Because it occurs at a specific time moment in the life of a person, the instant the time moment passes, the NDE becomes not an experience but a memory. When the memory is put into words, the telling is not the original experience but is automatically organized as a story.
The NDE cannot be known to anyone else as it is remembered by the experiencer, who shapes the story according to the NDE’s original emotional tone and whatever interpretation the person may have perceived during the experience. Additional meanings may be added later, as the story is processed by the experiencer and those who hear it.
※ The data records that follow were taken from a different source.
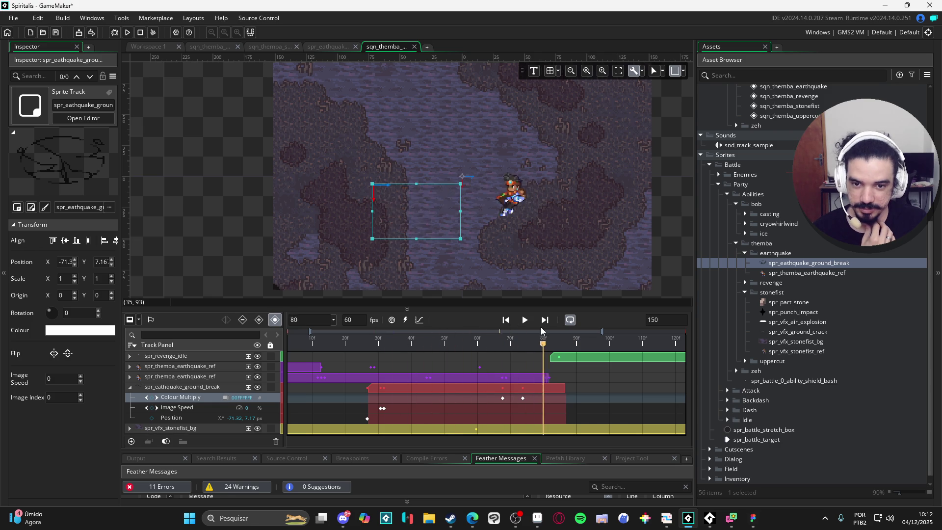
key(Home)
key(space)
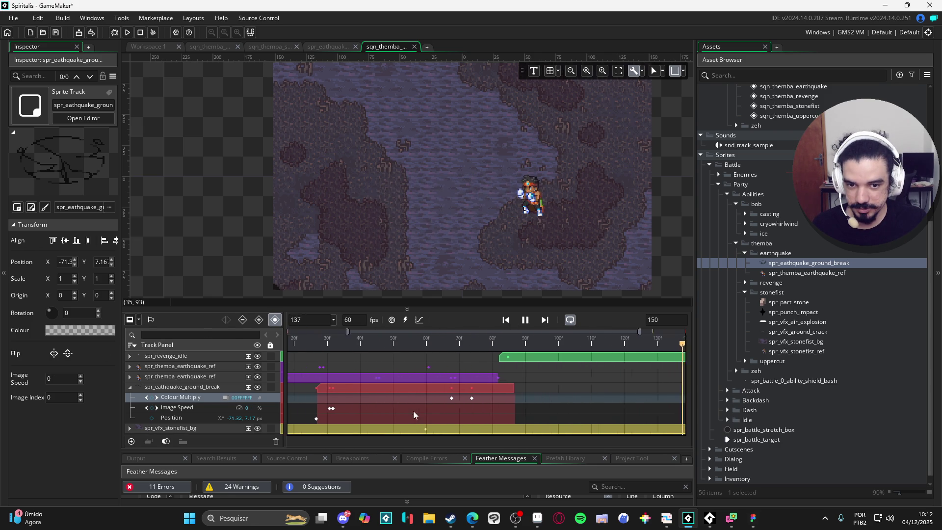
click(525, 320)
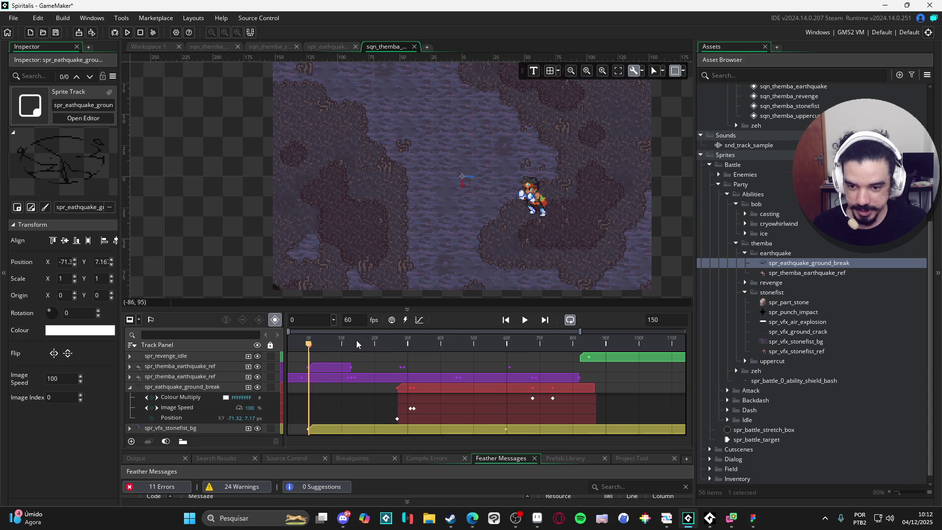
key(space)
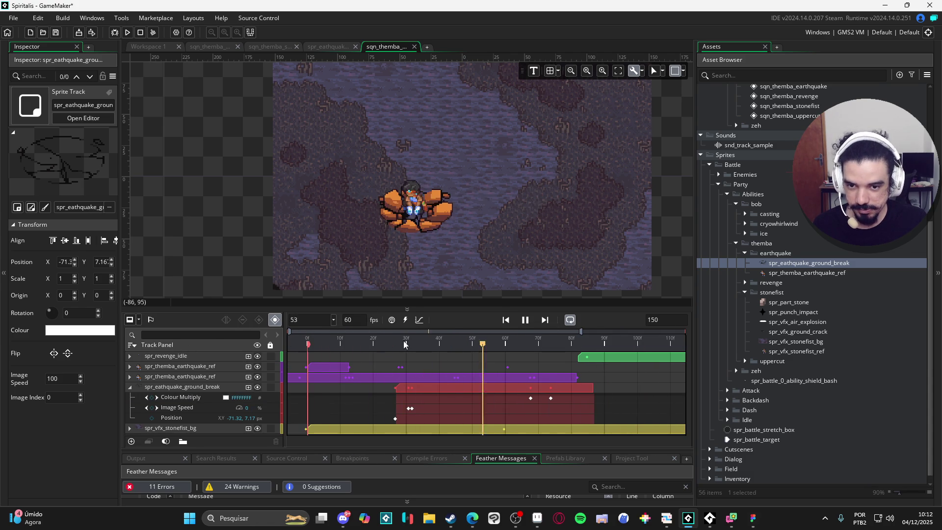
key(space)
Eventually, it will take its place either within a local system of cultural dogma or as an outlier having no recognized explanation.
These distinctions matter.
In other words, I see at least five stages in the life cycle of discussion about NDEs:
Experiencing – Reporting– Interpreting – Assigning meaning – Dogmatizing
The first three stages involve only the experiencer, who may participate in all five. Public opinion, especially the promulgation of any ideological or religious doctrine, enters with the final two stages and is limited to them.
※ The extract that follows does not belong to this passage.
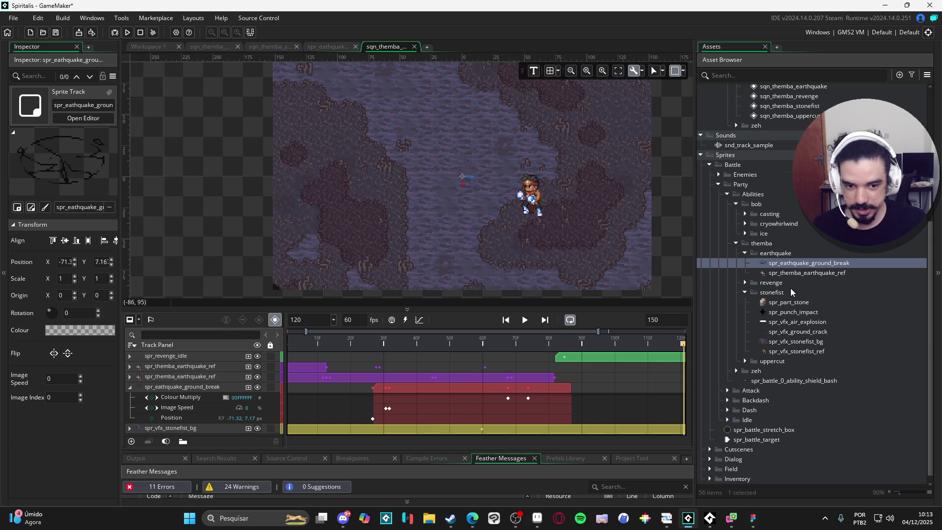
Shorten the sequence length to 120 frames and play it back.
click(408, 344)
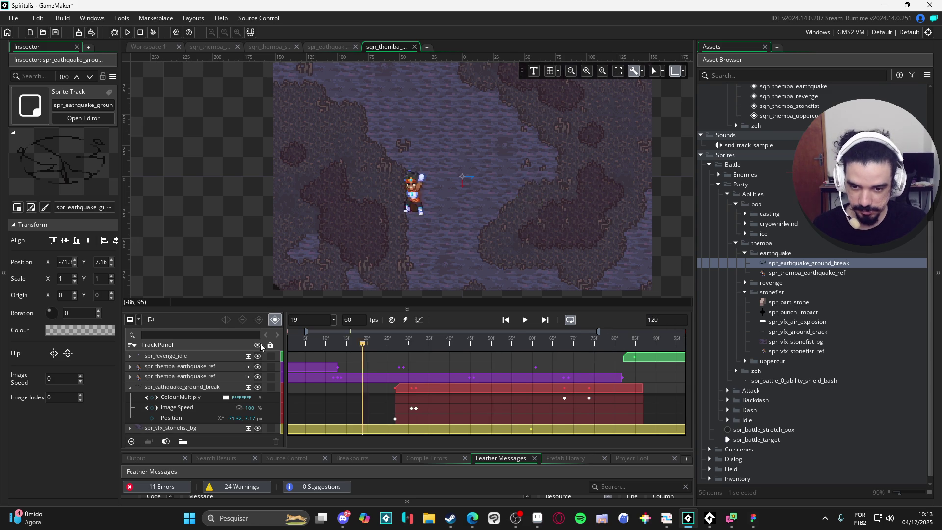
key(space)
My point in these last few posts has been simple, perhaps sometimes infuriatingly so: The existence of near-death experiences and their relatives is not cultural oppression; at their early stages, they are a universal human experience. I want to get as close as possible to an answer. That I do not expect a complete understanding is irrelevant; I need more than what is here now.
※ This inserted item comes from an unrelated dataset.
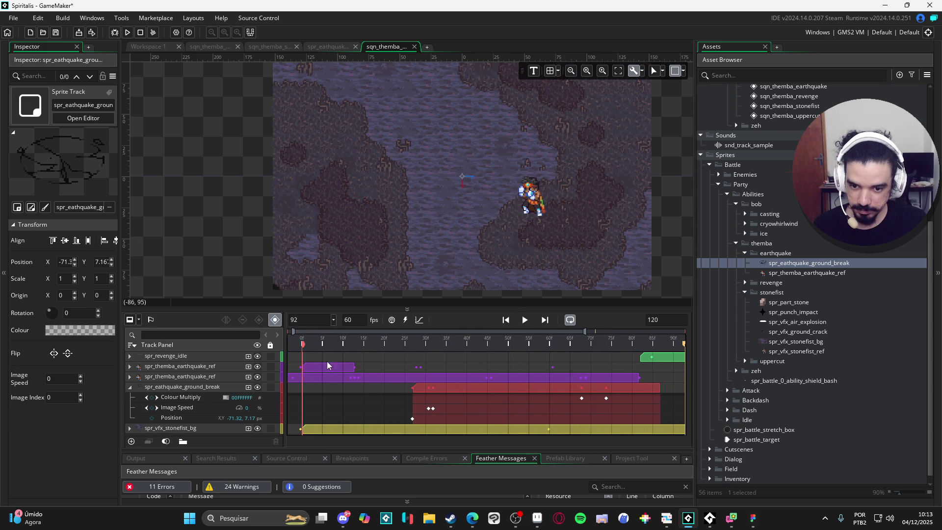
key(space)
Saying that a distressing NDE is primarily an example of religious manipulation or an effort at institutional control puts a very big cart in front of this horse. The recent comments arise from elements of Dogmatism (stage 5) to which they quite rightly object, and read those conclusions, however flimsy or hurtful, back into the Experience (stage 1). Yet we get to dogmatisms only by going through the experience first, and in these blog posts I am parsing out the NDE itself and its very earliest stages. It is like finding the tiger in a photo of jungle leaves and flowers; the only way to find it may be by taking the picture apart one leaf at a time.
Any attempt to explain an NDE comes after the experience itself. NDEs do not originate as words and stories but as images and emotions, the raw materials of experience; they do not originate in religious dogma or cultural ideologies, though their interpretation typically ends there. The original NDE cannot be evaluated in terms of end stages. Manipulation, coercion, control—the whole range of power plays—are effects as much as are post-NDE psychic sensitivities or PTSD. For many of us, this is new information, and powerful. It takes time to soak in.
I put up the post about delogs not to be sensationalist, nor to be critical of shamanic visions in rural Buddhist folklore, nor to say anything about institutional religion. I was not making a post-modern statement about power or human shadow. I wanted readers to meet a close relative of Western NDEs, one with similarities and differences, one with an ancient heritage. It is one step on this journey.